Bard on the Beach
by William Shakespeare

Dates and Venue 12 June - 14 September 2013 | BMO Mainstage, Vanier Park

Director Dennis Garnhum

Reviewer Roger Wayne Eberle

Bard on the Beach’s Twelfth Night takes place at a summery, elegant seaside hotel and spa sometime early in the last century. Opting for a second-scene-start, director Dennis Garnhum initiates a narrative interlude that allows all of the principal actors to share the stage in mimed action, while the Sea Captain (Duncan Fraser) and Viola (Rachel Cairns) introduce the audience to the central theme of an impossible courtship between Duke Orsino (Todd Thomson) and Olivia (Jennifer Lines), the wealthy owner of the hotel, along with the complicating device of Viola as Cesario— the lead’s assumed identity.

Rachel Cairns brings so high a degree of sensitivity and such depth of character to her role as Viola that her wooing of Olivia on behalf of Orsino moves from inventively plausible to intellectually passionate, and ramps up to nothing short of artistically astounding. She is not only utterly believable in her role within a role, she is so consummate that it is easy to see why Jennifer Lines’s Olivia cannot help but become smitten by her youthful ebullience.

Ms. Lines’s performance runs true to the form of her character: initially, cold and mournful – a dame in a dirge – then, sparked by the ardour of Viola as Cesario wooing for Orsino, moonstruck as a school-girl lost in the throes of unrequited love.

Refreshingly enough, none of the characters in this year’s Twelfth Night devolve into caricatures of themselves. Even Allan Zinyk’s Malvolio, traditionally underplayed to elicit some ambivalence or sympathy, ranges from whole-heartedly obsequious to prissily prudish; then, once baited with the lure of impossible love, the hilarious intensity of full on gullible, bearing in his fleshed-out performance the marks of a true mark.

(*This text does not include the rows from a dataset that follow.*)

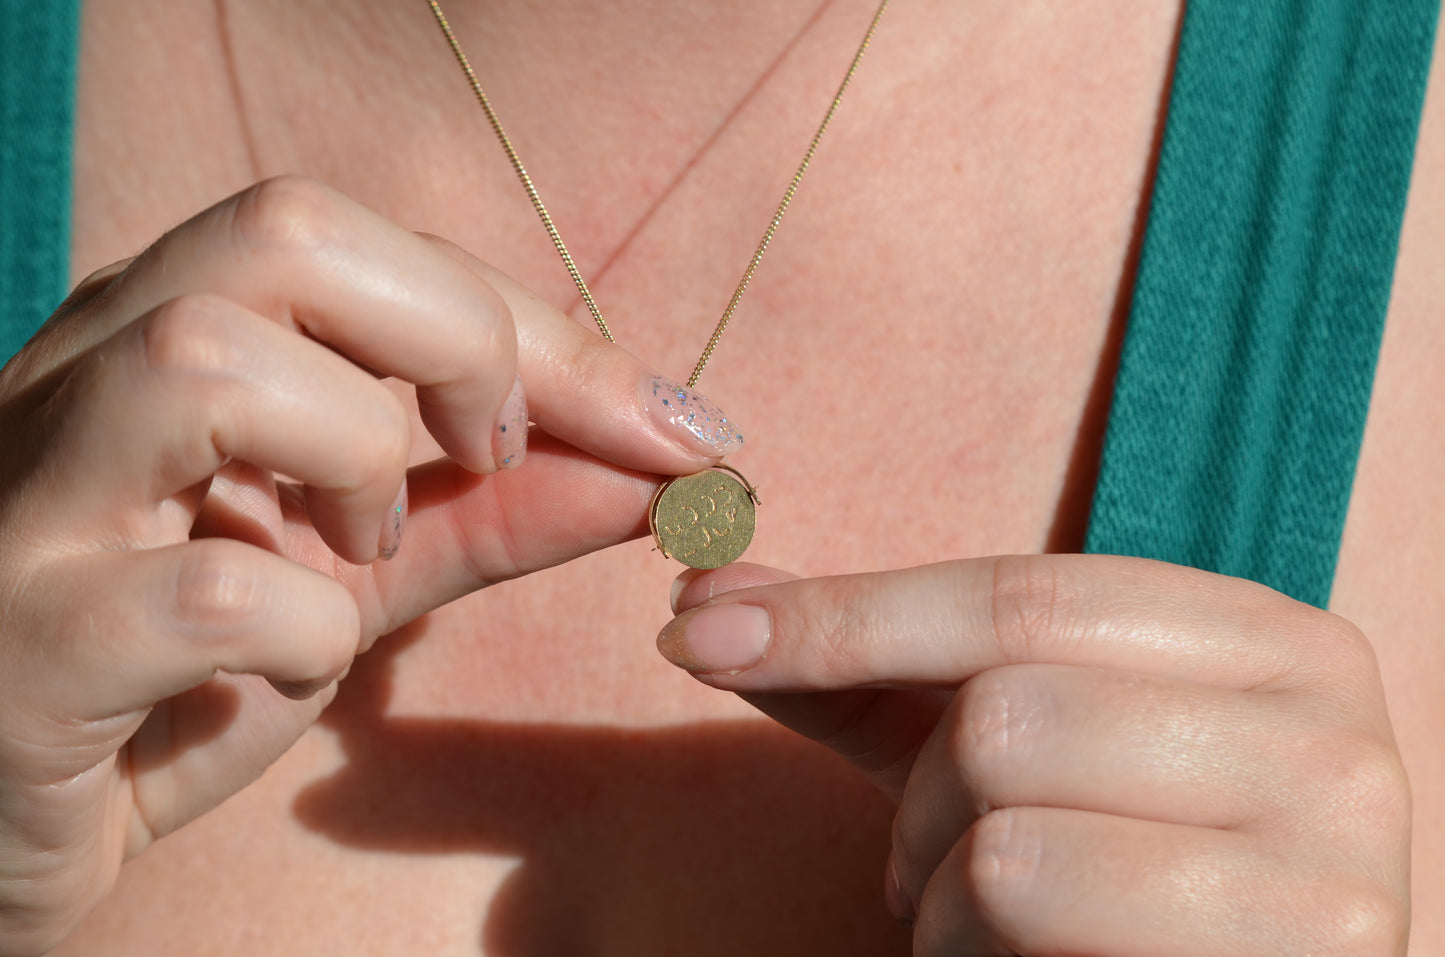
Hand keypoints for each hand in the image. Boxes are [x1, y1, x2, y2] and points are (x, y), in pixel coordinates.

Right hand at [0, 177, 733, 955]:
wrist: (15, 815)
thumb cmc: (180, 671)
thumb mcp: (359, 569)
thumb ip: (498, 508)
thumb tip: (667, 467)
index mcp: (165, 325)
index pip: (373, 246)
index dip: (547, 328)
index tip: (675, 428)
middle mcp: (82, 373)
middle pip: (287, 234)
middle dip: (456, 337)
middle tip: (493, 450)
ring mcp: (31, 500)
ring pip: (208, 360)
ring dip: (358, 456)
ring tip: (363, 546)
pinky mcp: (20, 641)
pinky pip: (200, 593)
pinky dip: (302, 630)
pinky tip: (290, 666)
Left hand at [659, 556, 1409, 954]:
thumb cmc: (1104, 865)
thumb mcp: (990, 746)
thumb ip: (864, 666)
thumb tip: (707, 590)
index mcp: (1267, 640)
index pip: (1025, 595)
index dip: (847, 613)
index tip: (698, 629)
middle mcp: (1331, 733)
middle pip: (1007, 717)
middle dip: (919, 807)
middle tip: (926, 865)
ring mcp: (1341, 861)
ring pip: (1010, 841)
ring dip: (942, 899)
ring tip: (983, 925)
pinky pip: (1039, 923)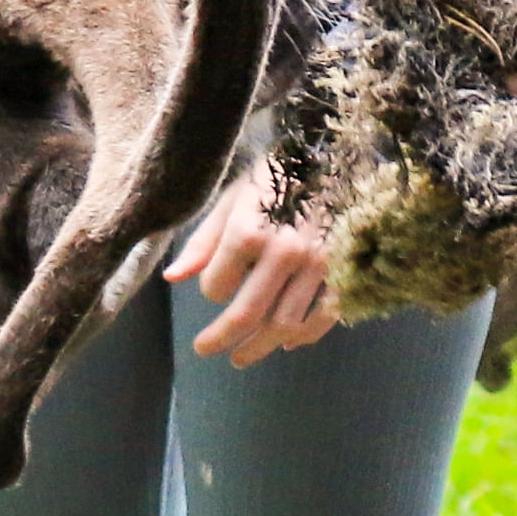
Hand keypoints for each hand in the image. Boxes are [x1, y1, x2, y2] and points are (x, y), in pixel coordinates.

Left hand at [163, 179, 339, 364]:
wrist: (335, 159)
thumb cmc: (276, 177)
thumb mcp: (233, 200)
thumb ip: (203, 242)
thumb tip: (172, 278)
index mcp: (250, 232)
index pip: (217, 287)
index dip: (210, 292)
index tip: (213, 287)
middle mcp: (284, 253)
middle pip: (248, 316)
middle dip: (222, 339)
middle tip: (205, 349)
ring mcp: (319, 267)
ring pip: (284, 326)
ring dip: (259, 347)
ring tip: (241, 356)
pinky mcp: (344, 273)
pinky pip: (322, 319)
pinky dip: (302, 337)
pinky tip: (285, 344)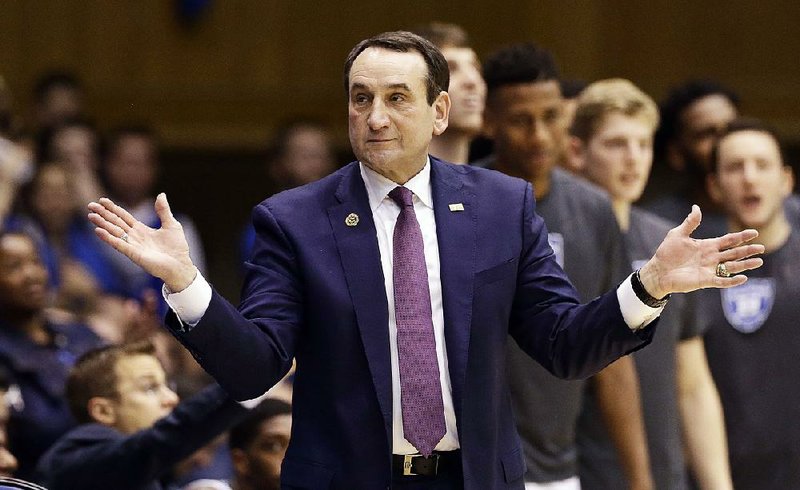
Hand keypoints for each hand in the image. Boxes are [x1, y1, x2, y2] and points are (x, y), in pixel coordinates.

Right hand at [88, 193, 196, 291]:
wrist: (181, 265)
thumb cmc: (177, 247)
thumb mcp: (171, 224)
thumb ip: (163, 210)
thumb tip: (161, 194)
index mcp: (141, 229)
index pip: (123, 216)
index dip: (113, 208)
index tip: (102, 200)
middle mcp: (134, 237)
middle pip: (115, 223)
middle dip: (103, 214)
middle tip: (90, 205)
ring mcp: (132, 245)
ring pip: (114, 232)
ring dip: (102, 224)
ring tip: (91, 216)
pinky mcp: (133, 254)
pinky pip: (118, 244)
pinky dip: (108, 237)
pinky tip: (98, 230)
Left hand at [639, 205, 763, 298]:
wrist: (658, 270)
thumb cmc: (666, 252)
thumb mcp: (677, 234)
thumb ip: (690, 222)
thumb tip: (696, 207)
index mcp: (707, 245)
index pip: (728, 240)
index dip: (741, 237)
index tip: (754, 232)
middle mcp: (711, 257)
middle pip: (734, 253)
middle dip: (747, 250)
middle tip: (762, 248)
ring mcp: (709, 269)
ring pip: (732, 267)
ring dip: (745, 265)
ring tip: (759, 262)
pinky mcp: (705, 281)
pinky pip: (721, 281)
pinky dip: (732, 280)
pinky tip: (743, 278)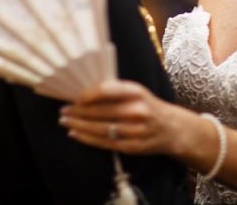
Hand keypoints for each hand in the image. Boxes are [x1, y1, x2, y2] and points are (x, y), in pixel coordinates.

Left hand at [60, 79, 180, 154]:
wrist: (172, 128)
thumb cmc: (148, 106)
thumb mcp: (137, 92)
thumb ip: (115, 90)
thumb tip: (84, 92)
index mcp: (137, 92)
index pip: (106, 91)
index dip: (87, 95)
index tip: (74, 97)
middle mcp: (137, 111)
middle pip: (100, 112)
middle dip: (78, 112)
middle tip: (63, 111)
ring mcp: (135, 130)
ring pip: (100, 129)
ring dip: (79, 126)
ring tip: (65, 122)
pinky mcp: (133, 146)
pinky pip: (105, 143)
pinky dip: (87, 139)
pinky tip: (76, 134)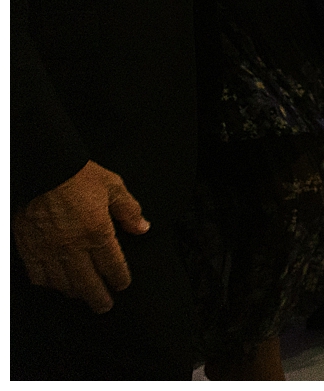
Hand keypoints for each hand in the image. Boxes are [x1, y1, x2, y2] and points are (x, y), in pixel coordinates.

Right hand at [12, 161, 147, 312]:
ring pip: (62, 283)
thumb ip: (129, 210)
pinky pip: (37, 275)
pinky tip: (53, 283)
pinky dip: (47, 283)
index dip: (119, 278)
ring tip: (82, 295)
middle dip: (99, 298)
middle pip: (88, 283)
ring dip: (74, 292)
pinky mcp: (28, 248)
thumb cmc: (77, 175)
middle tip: (105, 306)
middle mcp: (72, 247)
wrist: (43, 169)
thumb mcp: (113, 187)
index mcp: (97, 233)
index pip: (112, 265)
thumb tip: (142, 227)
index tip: (123, 284)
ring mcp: (48, 250)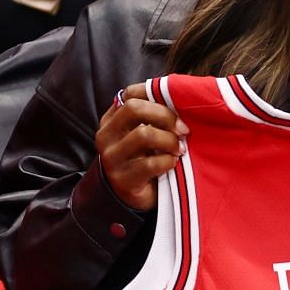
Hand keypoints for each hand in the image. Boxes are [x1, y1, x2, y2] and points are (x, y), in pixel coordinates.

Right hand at [96, 82, 186, 210]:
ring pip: (144, 134)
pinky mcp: (122, 179)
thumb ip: (153, 114)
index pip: (130, 94)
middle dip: (165, 116)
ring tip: (179, 149)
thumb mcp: (145, 131)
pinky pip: (150, 163)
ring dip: (169, 140)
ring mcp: (111, 158)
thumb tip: (181, 97)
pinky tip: (173, 163)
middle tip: (183, 129)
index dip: (157, 96)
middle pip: (134, 108)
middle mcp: (106, 136)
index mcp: (111, 119)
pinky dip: (168, 161)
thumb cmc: (145, 156)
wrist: (134, 195)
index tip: (178, 107)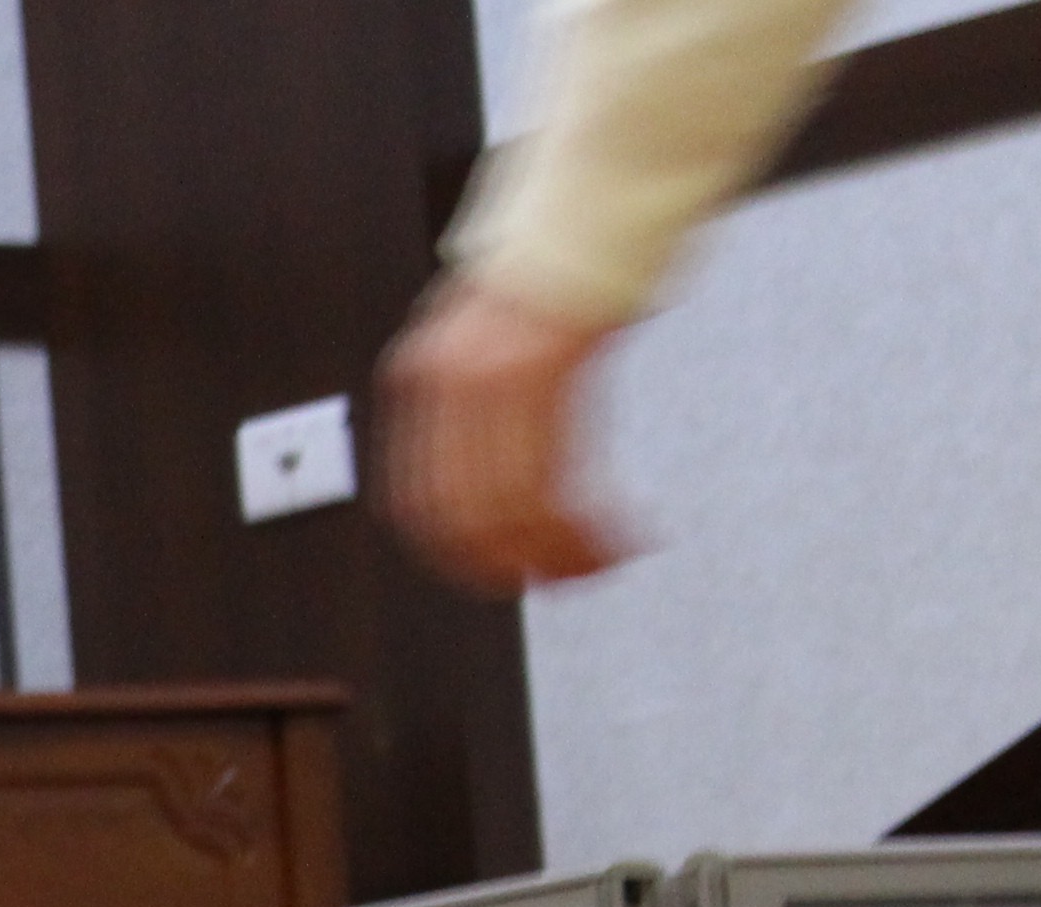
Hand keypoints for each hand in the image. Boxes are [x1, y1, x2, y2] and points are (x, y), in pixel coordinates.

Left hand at [376, 274, 631, 595]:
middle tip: (561, 584)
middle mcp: (444, 378)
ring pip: (509, 507)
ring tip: (602, 566)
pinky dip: (586, 524)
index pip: (419, 499)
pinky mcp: (545, 364)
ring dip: (561, 551)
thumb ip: (484, 399)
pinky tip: (621, 535)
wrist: (596, 188)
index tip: (501, 577)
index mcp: (423, 376)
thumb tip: (500, 478)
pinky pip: (552, 479)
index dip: (460, 554)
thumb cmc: (560, 262)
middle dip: (512, 563)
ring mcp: (489, 372)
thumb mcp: (494, 337)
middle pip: (461, 514)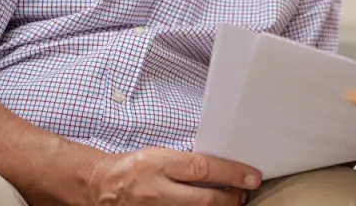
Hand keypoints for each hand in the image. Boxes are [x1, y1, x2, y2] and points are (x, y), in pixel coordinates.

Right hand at [85, 147, 260, 204]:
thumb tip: (225, 168)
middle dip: (231, 199)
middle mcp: (157, 190)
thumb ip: (189, 162)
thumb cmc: (137, 167)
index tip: (253, 176)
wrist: (103, 186)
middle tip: (244, 194)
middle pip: (204, 201)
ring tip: (231, 203)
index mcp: (160, 164)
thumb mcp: (162, 154)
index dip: (231, 173)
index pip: (202, 168)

Todd Thomson plays his Orsino in earnest, implacable zeal. He tempers his quest for the impossible and unattainable with an alacrity that is as effortless as it is sincerely misguided. There is a clean, crispness about his role, an ardent integrity that makes the audience smile happily when, in the end, he gets his ‘man’.

Bill Dow plays false to perfection as the noble drunkard of a trickster Toby Belch. Mr. Dow does an admirable job of portraying several sides of his colourful character, including ribald, lecherous and loquaciously lewd. He and his gull of a sidekick, Sir Anthony Aguecheek (Richard Newman) provide much of the comic relief in a play that is two thirds hilarity, one third high romance.

Whether singing, waxing witty with the wisecracks or practicing pretense as the voluble Sir Topaz intent on exorcising evil from Malvolio, Jonathon Young proves his performance noteworthy again and again as the impish fool Feste.

Twelfth Night delivers on dazzle, romantic entanglements, comic timing, and heartfelt depth in a play that turns on its lively turns, from the cheeky, towel-snapping frivolity of the sauna scene to the old-fashioned madcap bathing suit beach scene. There are both superficialities and rare relevancies, in this thoroughly engaging play. It is certain after having enjoyed this version of Twelfth Night that the Bard himself would heartily approve of everything from the fine acting to Nancy Bryant’s impressive costumes; from Gerald King’s sensitively-hued lighting design to Pam Johnson’s brightly conceived sets.